How to change mount points

Since you have plenty of room in /home, move all the stuff from /srv into /home, then (optionally) move the stuff that was in /home to the root partition.

The simplest solution, if you don't mind a few minutes' downtime, is to move /srv into the larger partition and symlink it:

mv /srv /home
ln -s /home/srv /

If you really want to move /home to the root partition, then it takes a few renames. I assume there's no directory called /home/srv or /srv/srv.

mv /srv home
mkdir /srv
mount --move /home /srv
mv /srv/acme … /home/
mv /srv/srv/* /srv
rmdir /srv/srv

Finally (if you're not using the symbolic link method) edit /etc/fstab to change the mount point: on the line that begins with /dev/sda9 /home, replace /home by /srv.

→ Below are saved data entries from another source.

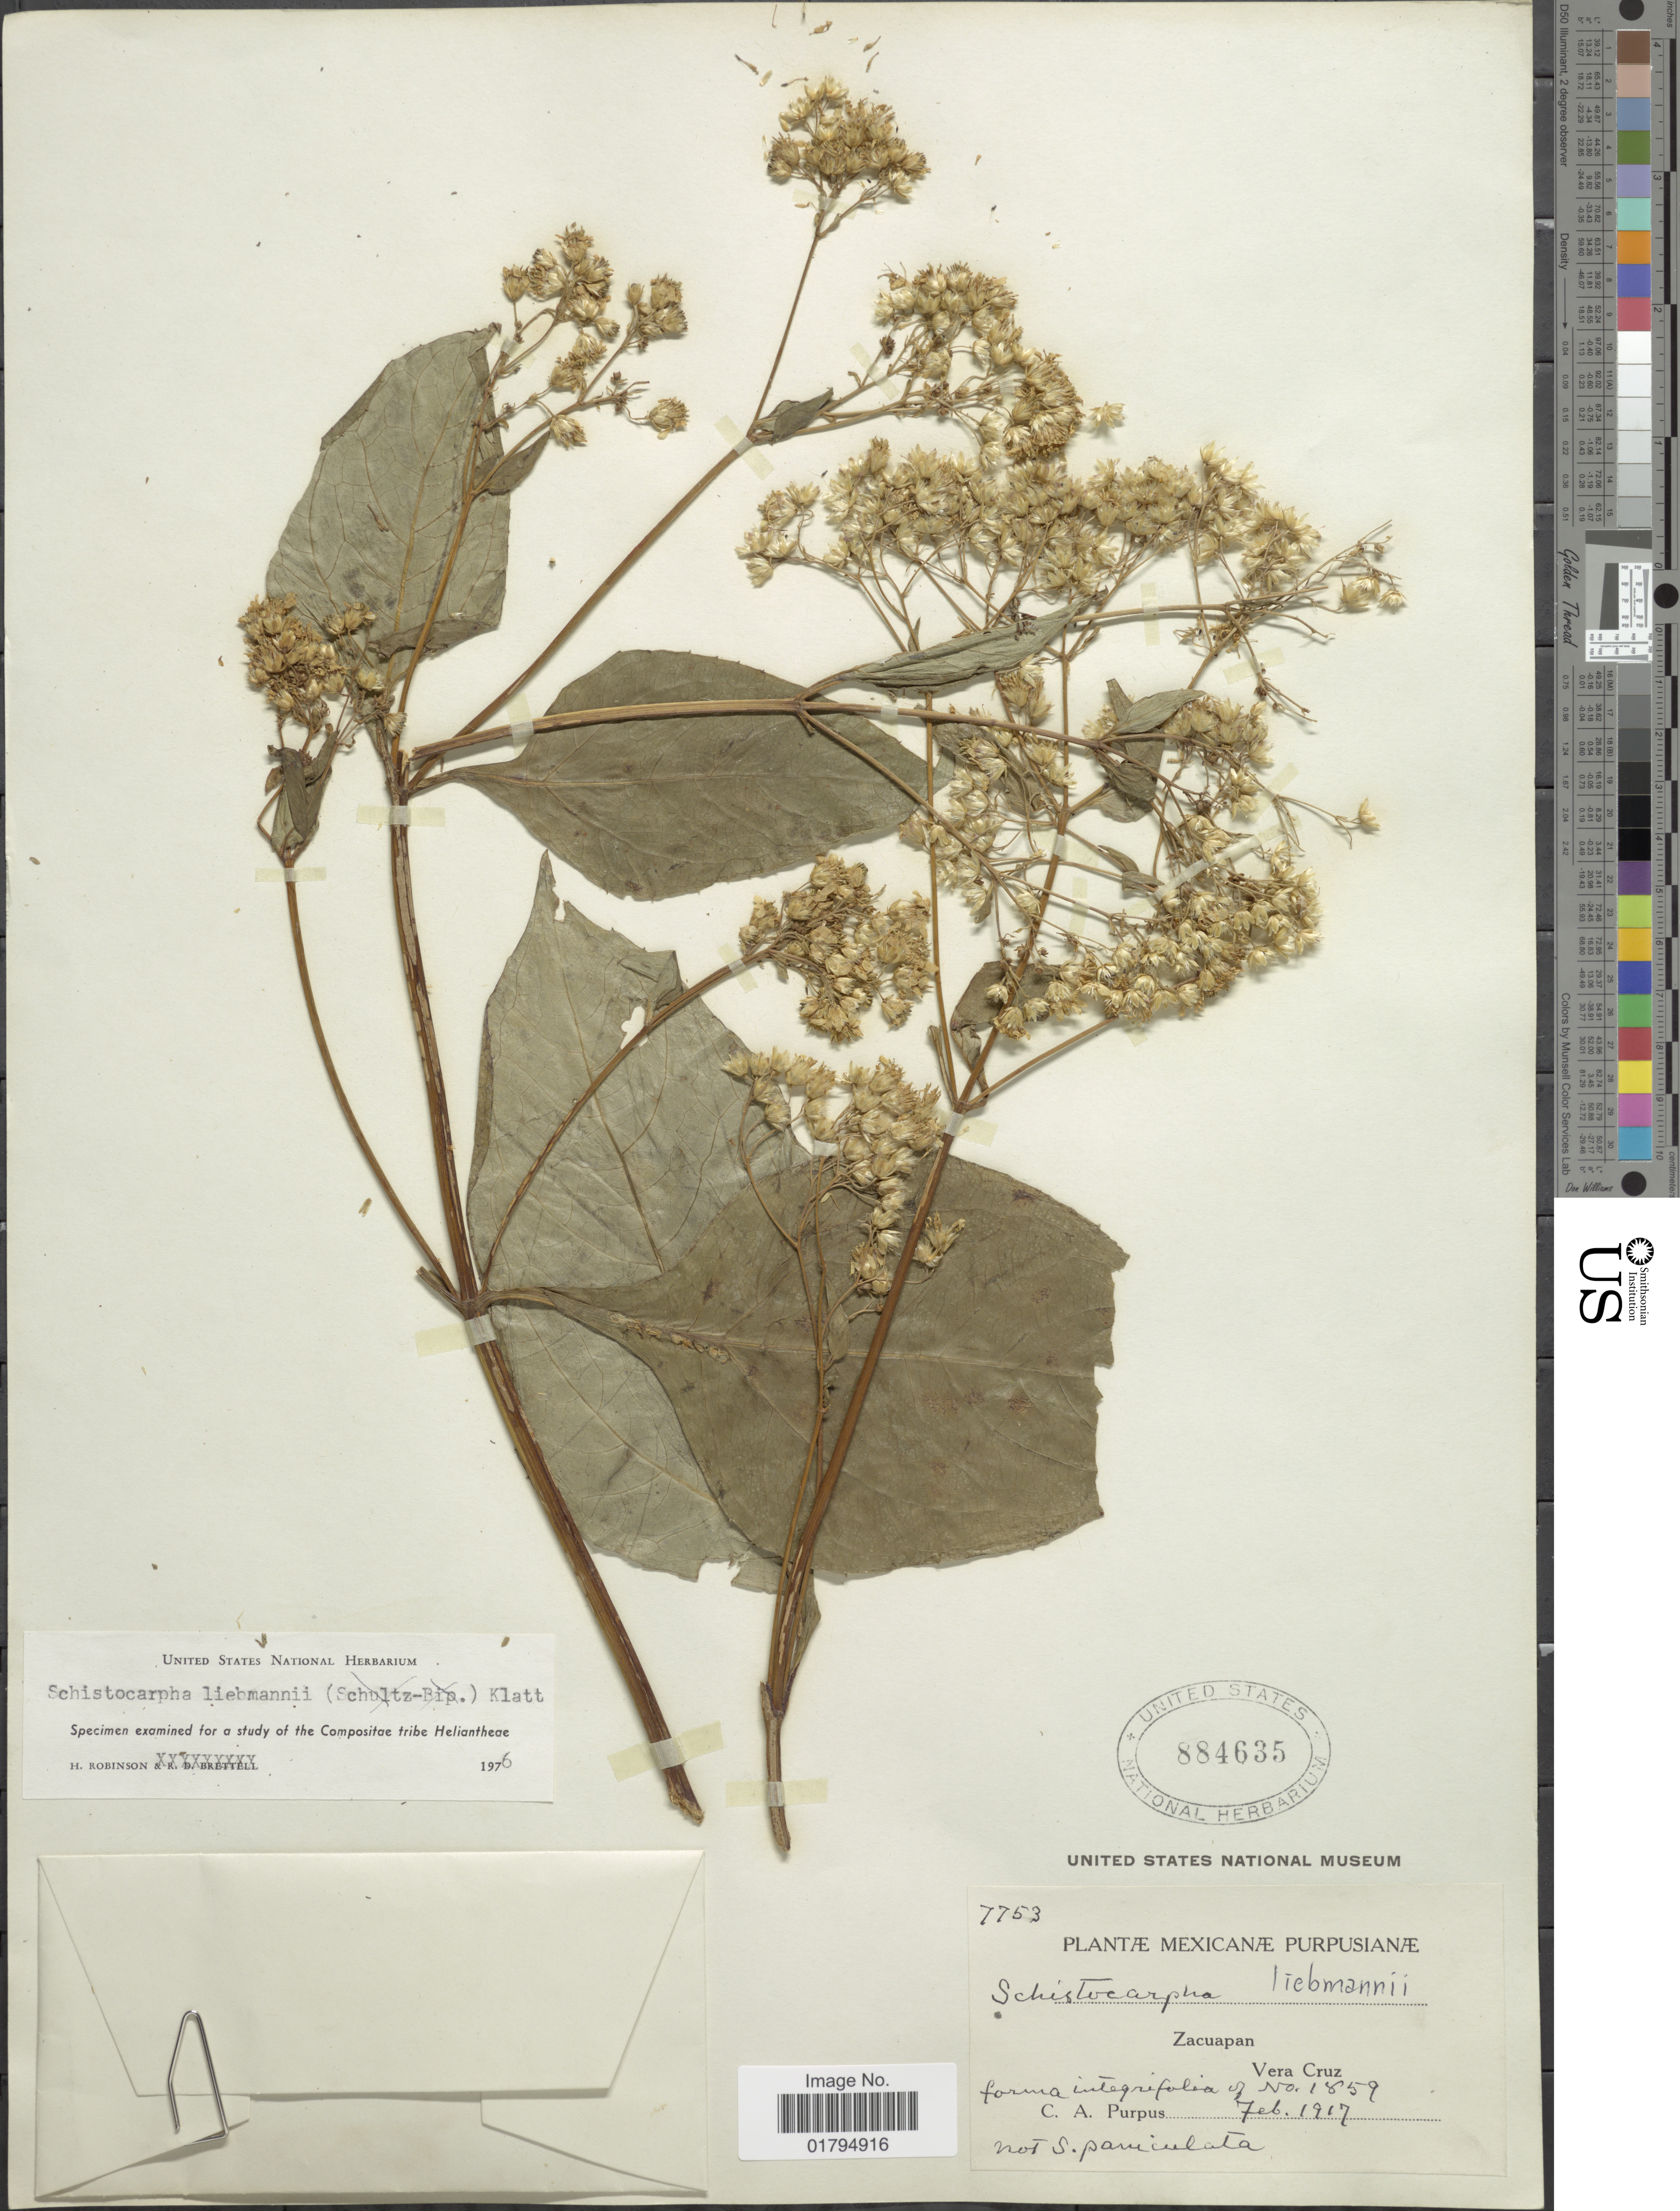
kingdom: Plantae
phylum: Tracheophyta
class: Magnoliopsida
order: Asterales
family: Asteraceae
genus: Schistocarpha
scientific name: Schistocarpha liebmannii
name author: Klatt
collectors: C. A. Purpus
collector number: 1859/7753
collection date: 1917-02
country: Mexico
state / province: Veracruz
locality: Zacuapan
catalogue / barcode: US 884635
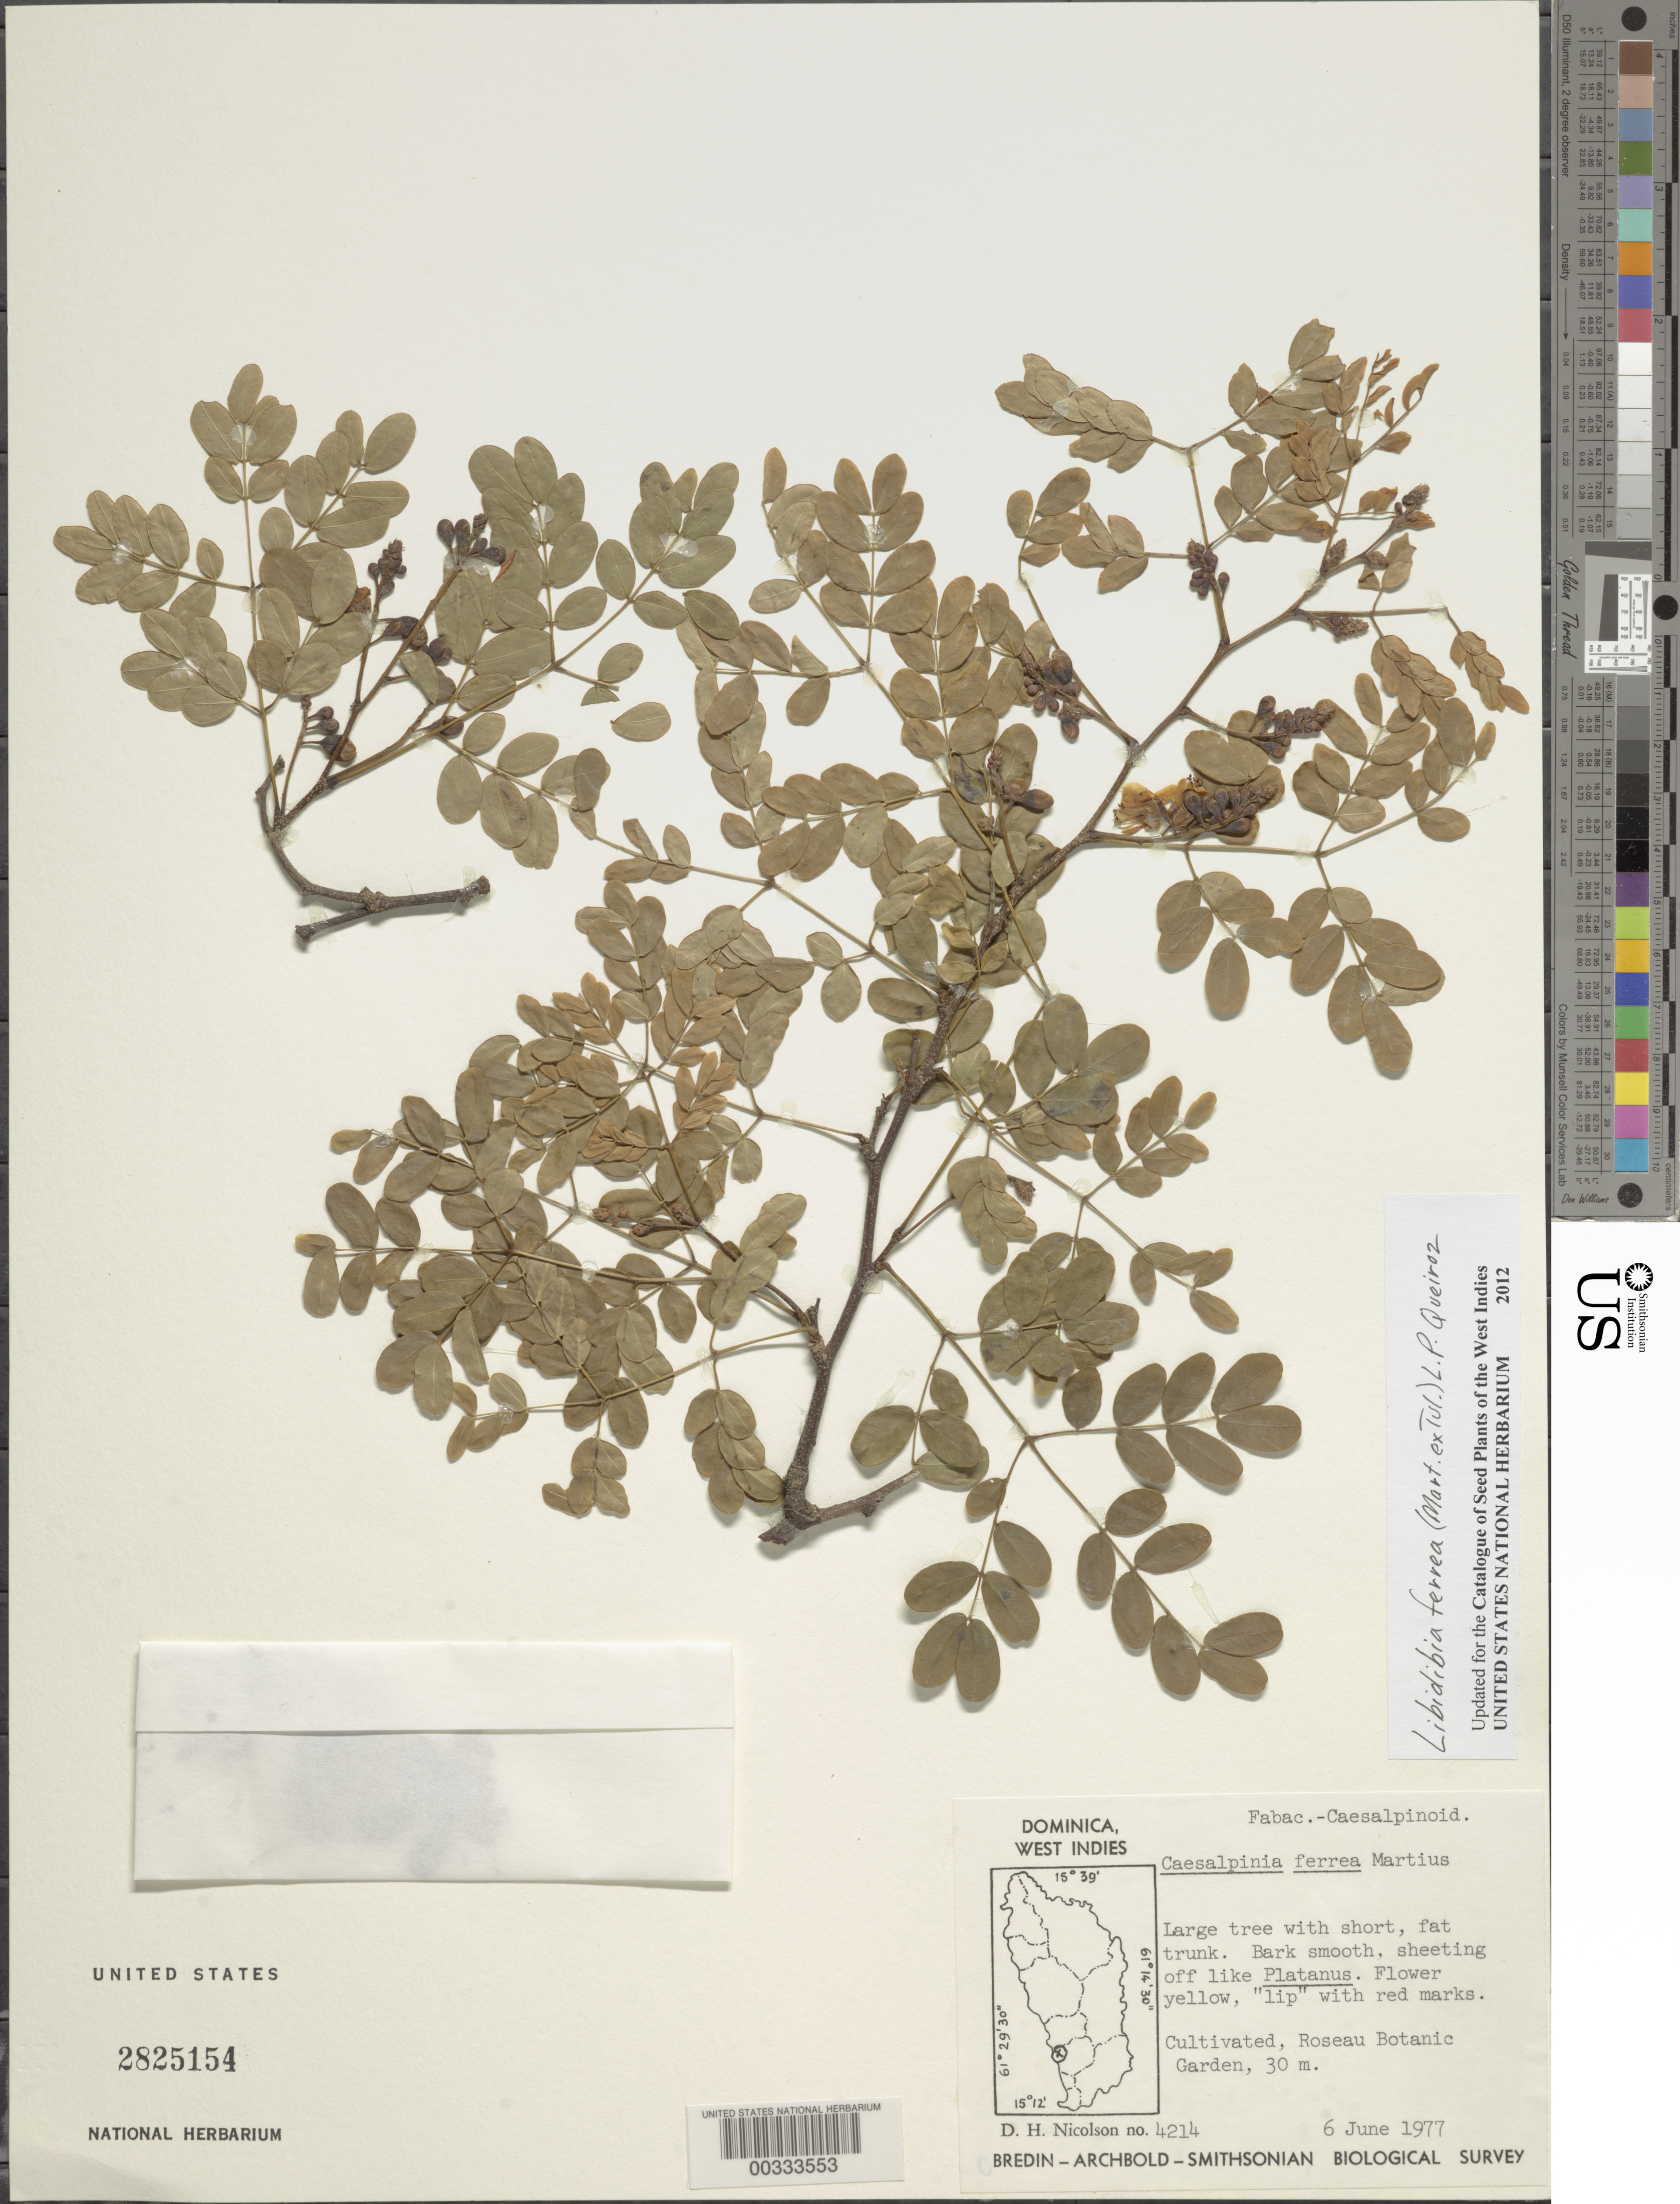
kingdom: Plantae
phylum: Tracheophyta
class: Magnoliopsida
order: Fabales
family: Fabaceae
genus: Libidibia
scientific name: Libidibia ferrea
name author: (Mart. ex Tul.) L.P. Queiroz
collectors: D. H. Nicolson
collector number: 4214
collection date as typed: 06 Jun 1977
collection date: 1977-06-06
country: Dominica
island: Dominica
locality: Roseau botanic garden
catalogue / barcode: US 2825154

Before you do anything you're going to have to figure out a place to keep the 180 megabytes of data that /home is currently taking up. I'd recommend repartitioning the current /dev/sda9 into, say, two gigs for /home and 42 for /srv.

Next up you're going to have to be a little tricky. This is all best accomplished in single user mode so that only root is logged on and you don't run into trouble with someone trying to access /home while you're moving it around.

You've got a decent amount of room in /var, so we'll use that as a temporary holding space: mkdir /var/tmp/oldhome

cd /home

`tar -cvf - ./ | ( cd /var/tmp/oldhome && tar -xvf - )

Now we've got /home backed up to someplace while we repartition /dev/sda9 into 2 gigs for /dev/sda9 and 42 gigs for /dev/sda10

Once you've finished repartitioning and creating new filesystems (I'm going to assume you know how to do this) you'll need to edit /etc/fstab.

Somewhere in there you'll see a line saying something along the lines of

/dev/sda9 /home ext3 defaults 0 2

Assuming that you've made /dev/sda9 the smaller of the two partitions, you can leave that line unchanged; you'll just need to add

/dev/sda10 /srv ext3 defaults 0 2

directly underneath.

Once those lines have been added, simply enter

mount /home ; mount /srv

and check with df -h to make sure both partitions are mounted.

Then replace the data from /home:

cd /var/tmp/oldhome

tar -cvf - ./ | ( cd /home && tar -xvf - )

Reboot your system in multi-user mode and everything should work.


As a quick but not very beautiful solution, you could remount a directory on one of your less-used disk to some point under /srv and move something there to clear a bit of space on /srv proper.

Read about --bind in man mount. It boils down to something like mount --bind /some/spare/dir /busy/dir/mountpoint. It works on any modern Linux.

Suppose that you have /srv/some/stuff.

  • mkdir /home/offload/some/stuff — this is on the 44G free space partition
  • mv /srv/some/stuff /srv/some/previous-stuff — temporarily, free up the name
  • mount --bind /home/offload/some/stuff /srv/some/stuff — now some/stuff is on another partition!
  • mv /srv/some/previous-stuff/* /srv/some/stuff — put things back under the original name, free up the space on /srv.